Supplied data below:
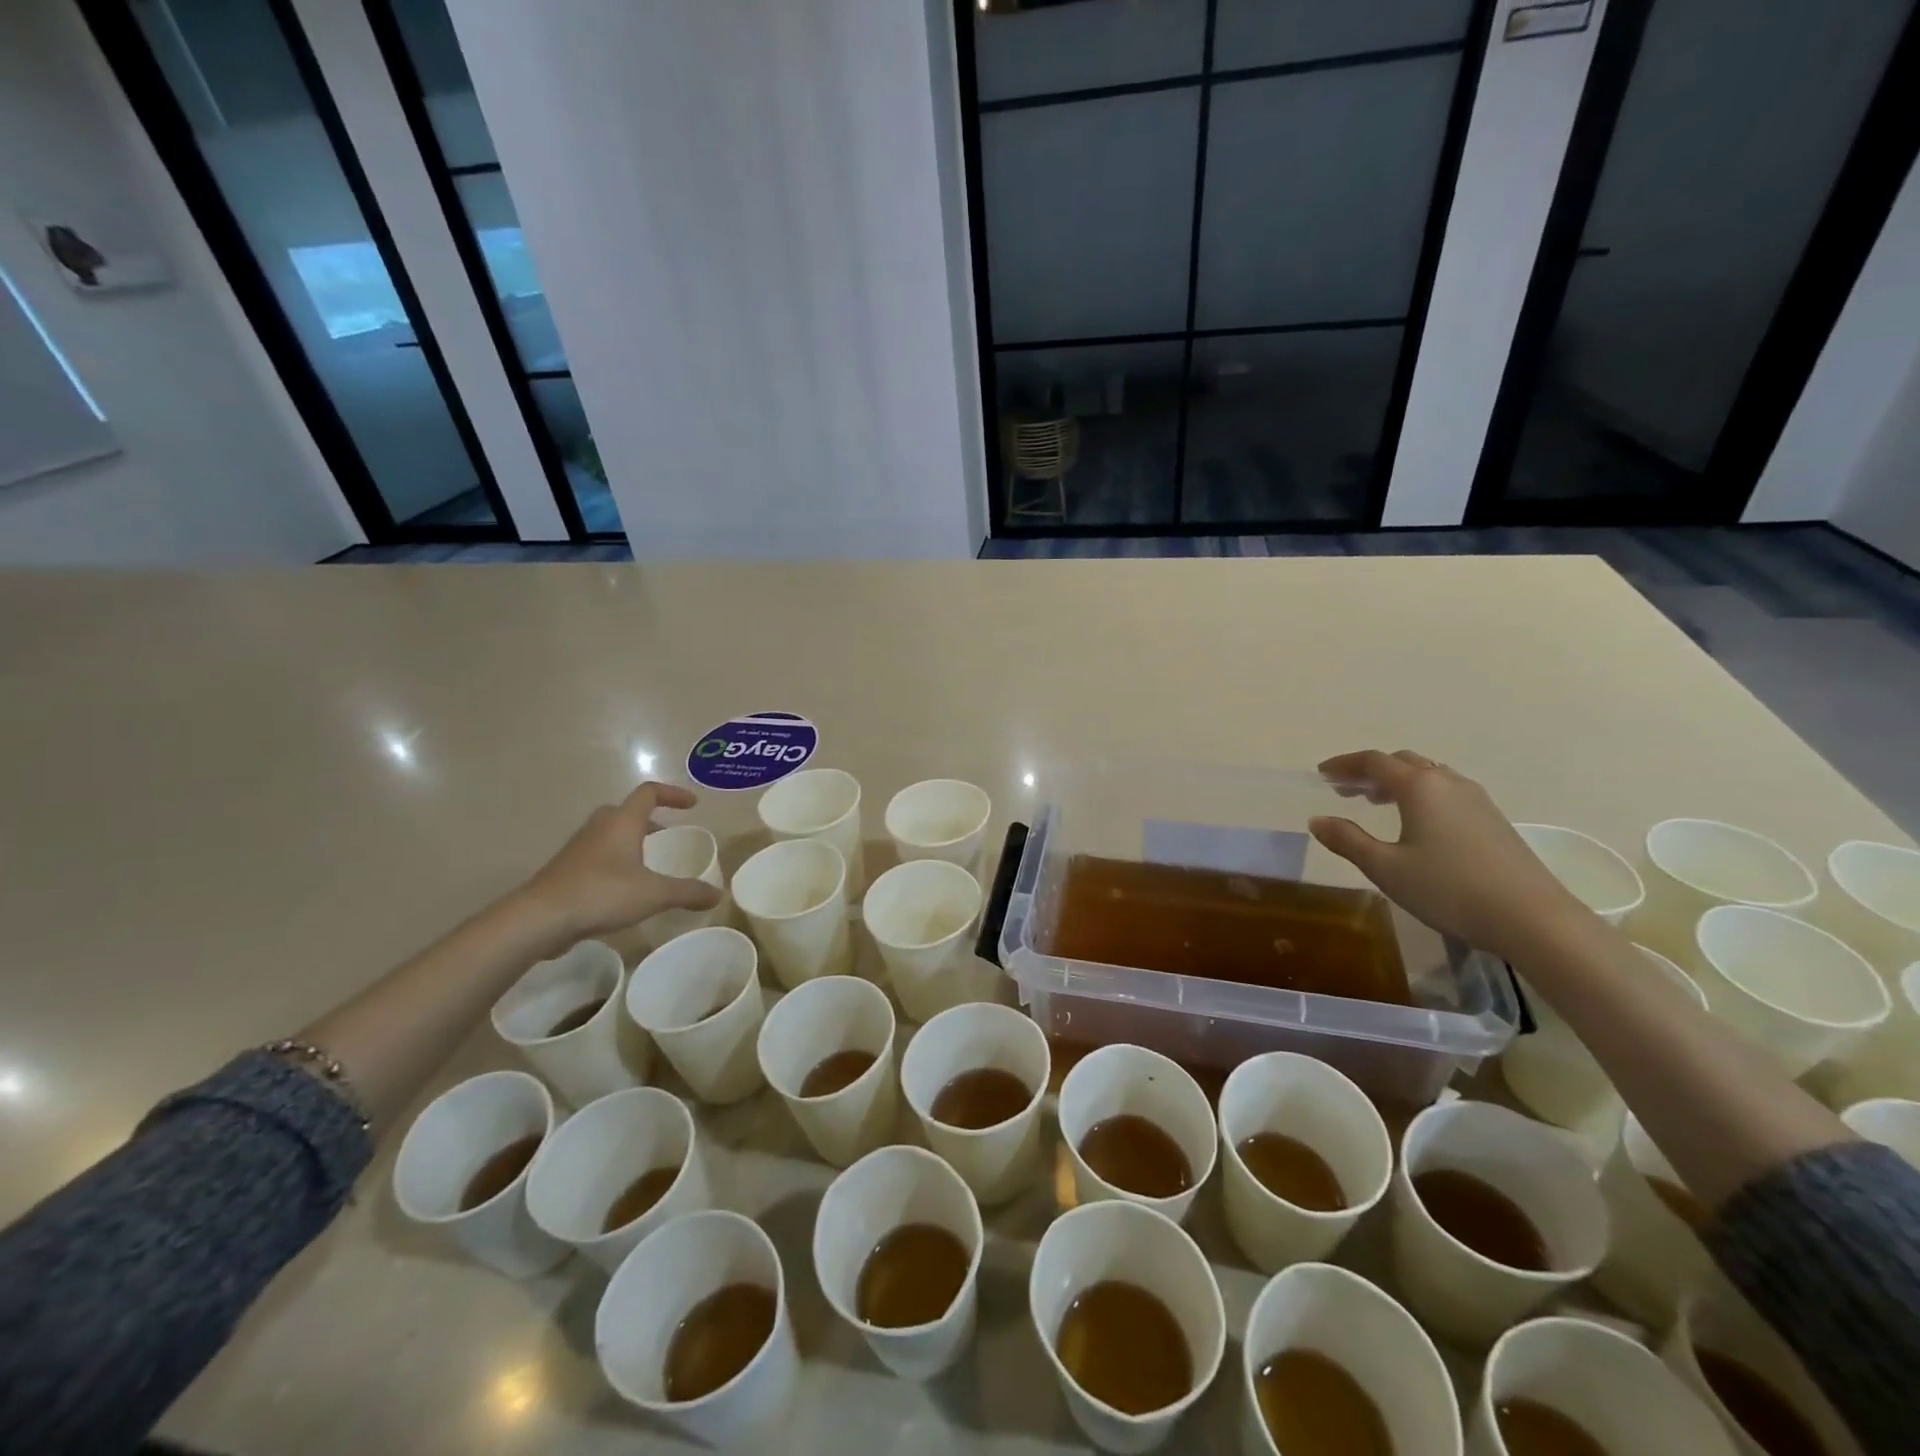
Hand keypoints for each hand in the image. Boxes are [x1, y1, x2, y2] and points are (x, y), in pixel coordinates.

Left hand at [516, 783, 723, 948]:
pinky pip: (595, 855)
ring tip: (646, 862)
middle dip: (647, 819)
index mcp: (622, 822)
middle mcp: (599, 828)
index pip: (649, 793)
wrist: (540, 918)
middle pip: (624, 811)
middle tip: (665, 834)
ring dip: (629, 840)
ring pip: (608, 833)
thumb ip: (688, 892)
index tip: (692, 805)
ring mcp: (578, 848)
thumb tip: (718, 895)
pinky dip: (613, 861)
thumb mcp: (654, 894)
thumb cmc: (602, 893)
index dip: (672, 794)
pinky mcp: (565, 870)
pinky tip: (621, 887)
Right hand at [1308, 750, 1588, 962]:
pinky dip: (1420, 794)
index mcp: (1419, 786)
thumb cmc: (1449, 889)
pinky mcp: (1493, 818)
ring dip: (1396, 782)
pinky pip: (1446, 791)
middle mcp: (1448, 782)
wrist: (1532, 918)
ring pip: (1428, 775)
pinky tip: (1416, 821)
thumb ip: (1348, 840)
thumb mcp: (1386, 868)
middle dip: (1369, 771)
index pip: (1374, 761)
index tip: (1321, 774)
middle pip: (1402, 761)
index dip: (1344, 764)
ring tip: (1375, 802)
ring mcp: (1476, 799)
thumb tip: (1317, 820)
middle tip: (1344, 789)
End of Supplied data.
▶ [Task]:
Once you find the line containing "ring pip: (1428, 775)", copy it and every line after it through the end of the records, exactly as they stand.

▶ [Response]:
ring pip: (1428, 775)
pinky tip: (1416, 821)
thumb ip: (1348, 840)
thumb mcp: (1386, 868)
middle dip: (1369, 771)
index pip: (1374, 761)
index tip: (1321, 774)
middle pip: (1402, 761)
index dip: (1344, 764)
ring tip: (1375, 802)
ring mcp: (1476, 799)
thumb tip: (1317, 820)
middle tip: (1344, 789)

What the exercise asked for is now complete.